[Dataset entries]
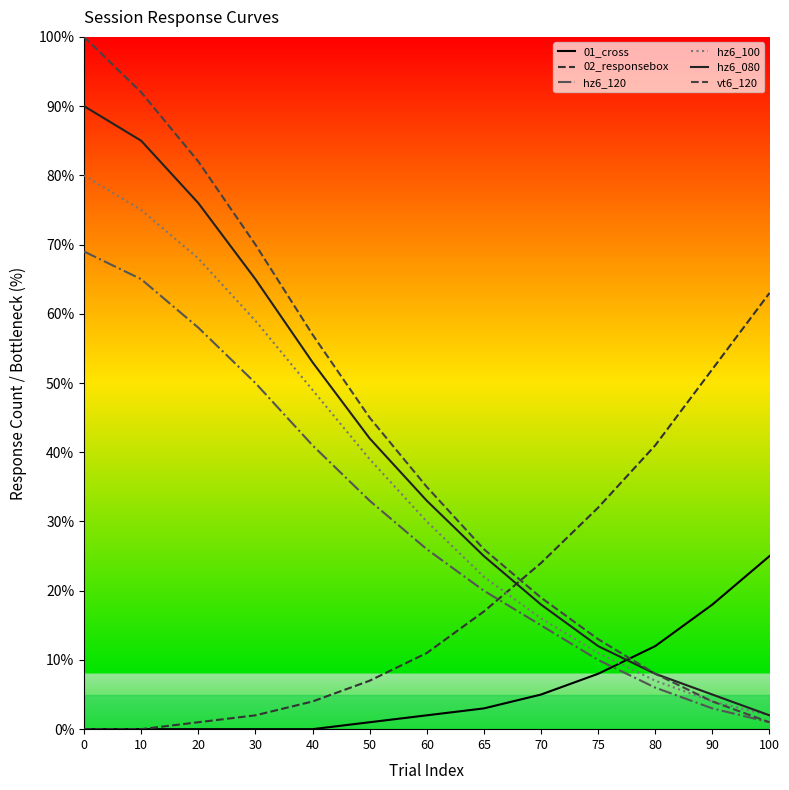

Reading left to right, extract all data points from this chart.

01_cross: 0	0	0	0	0	1	2	3	5	8	12	18	25
02_responsebox: 0	0	1	2	4	7	11	17	24	32	41	52	63
hz6_120: 69	65	58	50	41	33	26	20	15	10	6	3	1
hz6_100: 80	75	68	59	49	39	30	22	16	11	7	4	2
hz6_080: 90	85	76	65	53	42	33	25	18	12	8	5	2
vt6_120: 100	92	82	70	57	45	35	26	19	13	8	4	1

- WORK REQUEST -
Reproduce the data above exactly, covering every entry from start to finish, and omit the pictures from your answer.

- OUTPUT OF THE EXERCISE -
Reading left to right, extract all data points from this chart.

01_cross: 0	0	0	0	0	1	2	3	5	8	12	18	25
02_responsebox: 0	0	1	2	4	7	11	17	24	32	41	52	63
hz6_120: 69	65	58	50	41	33	26	20	15	10	6	3	1
hz6_100: 80	75	68	59	49	39	30	22	16	11	7	4	2
hz6_080: 90	85	76	65	53	42	33	25	18	12	8	5	2
vt6_120: 100	92	82	70	57	45	35	26	19	13	8	4	1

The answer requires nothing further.